* **What you have to do**
Would you output all the lines below precisely as they stand, leaving each picture out?

═════ Dataset section

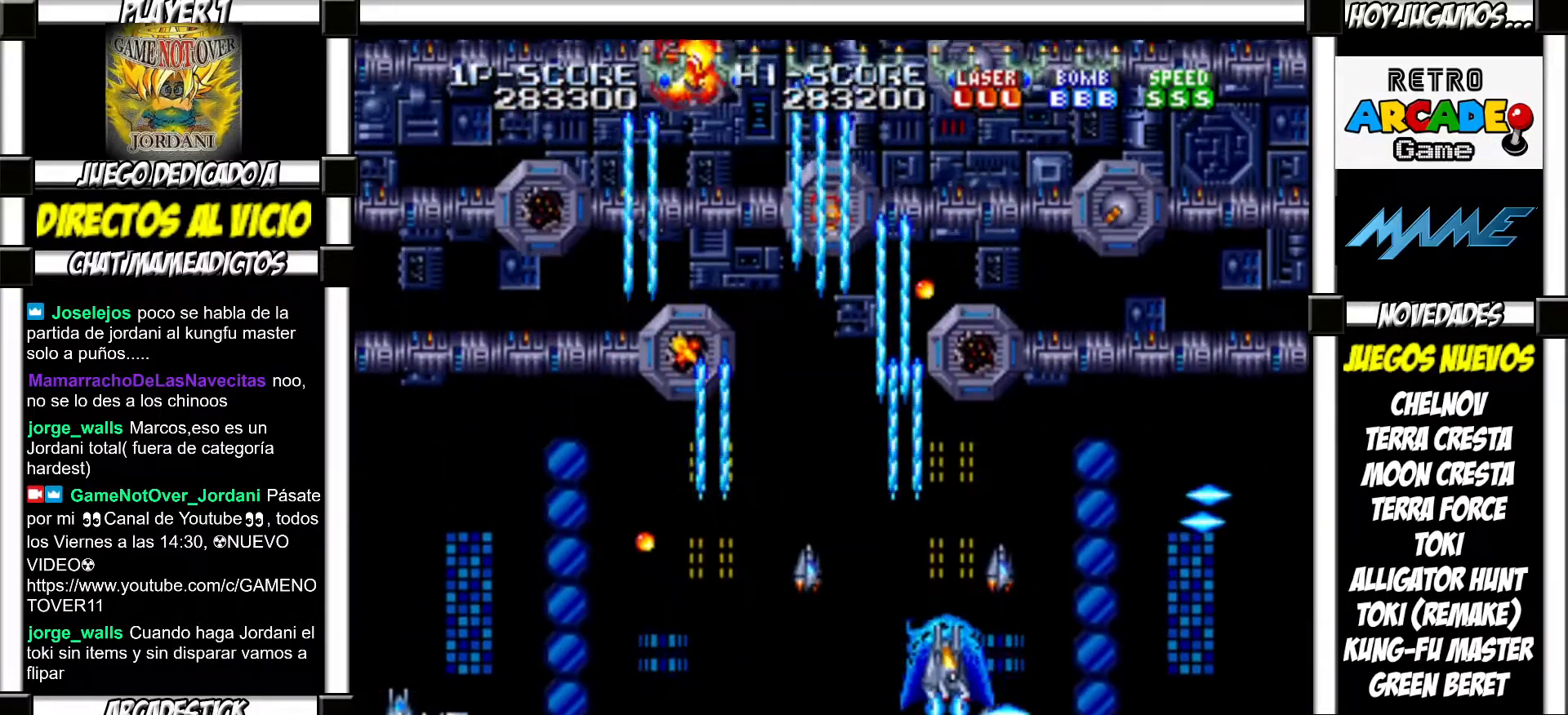
{"buttons": [], "events": []}
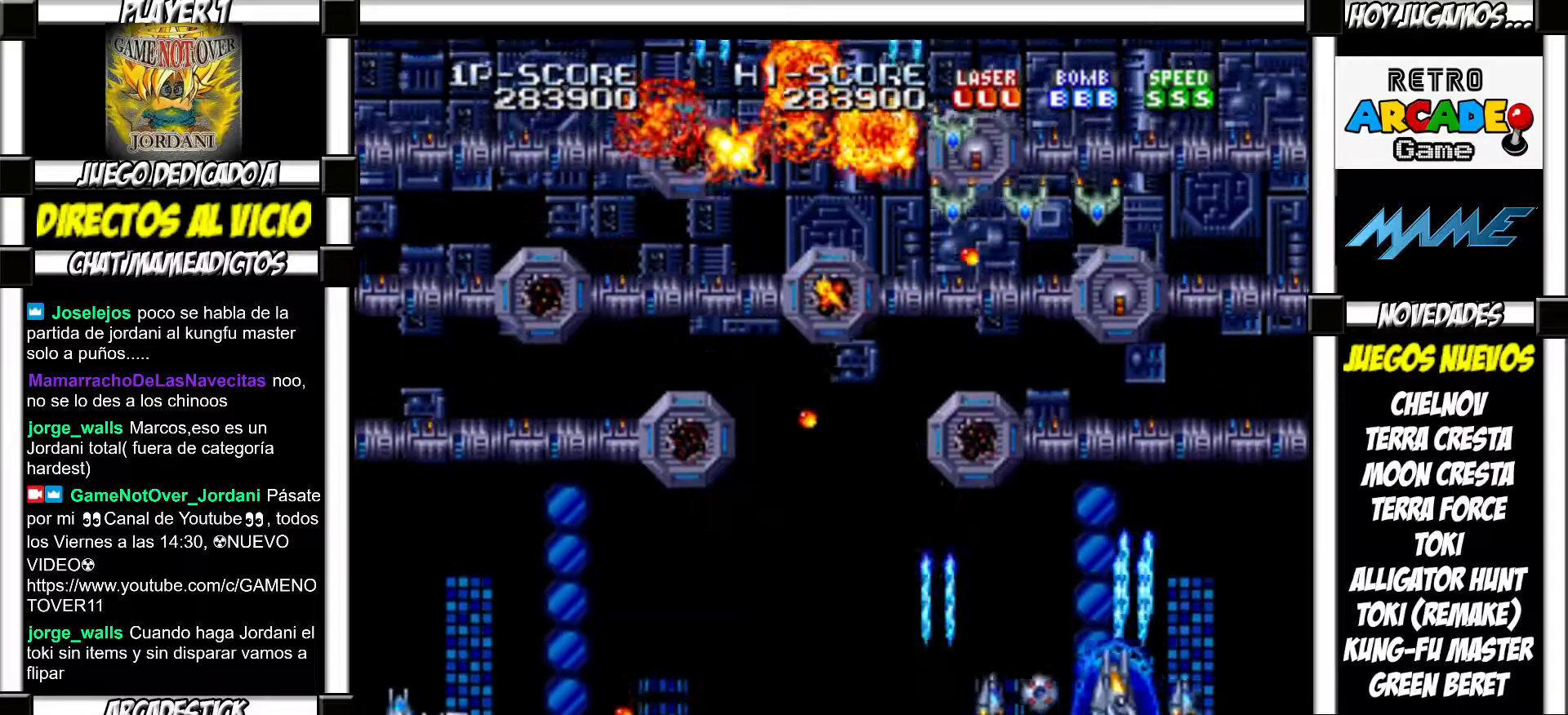
{"buttons": [], "events": []}
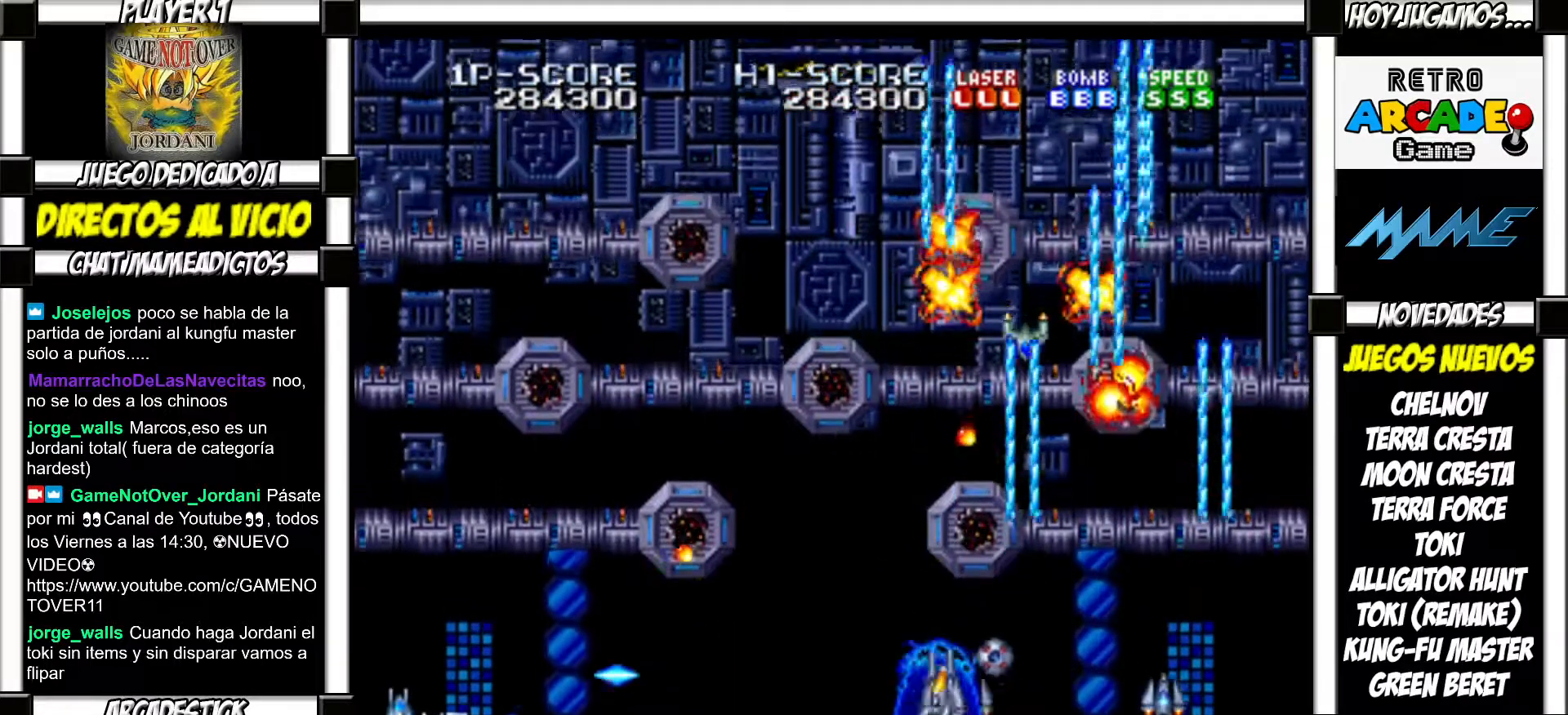
{"buttons": ["SQUARE"]}
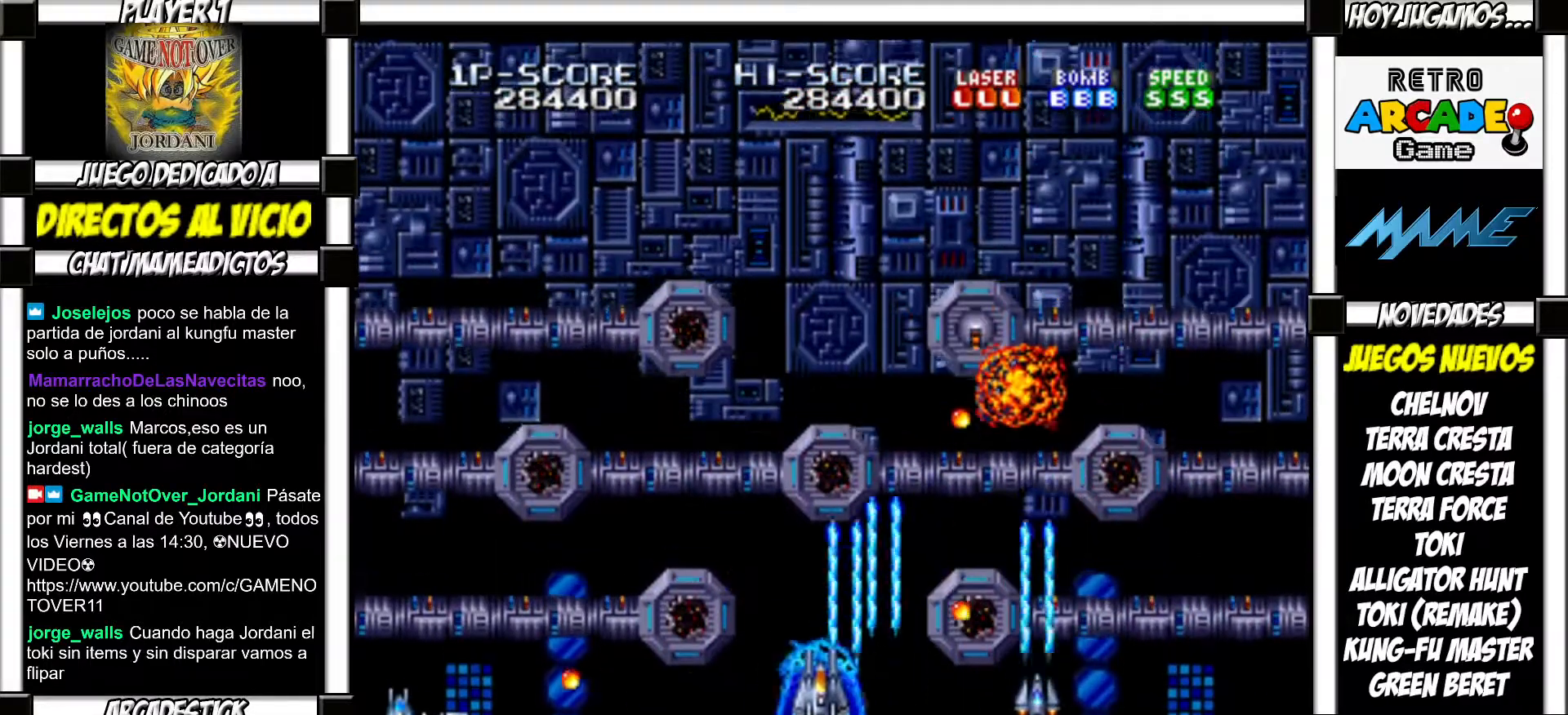
{"buttons": []}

══════════

* **Task response**
{"buttons": [], "events": []}
{"buttons": [], "events": []}
{"buttons": ["SQUARE"]}
{"buttons": []}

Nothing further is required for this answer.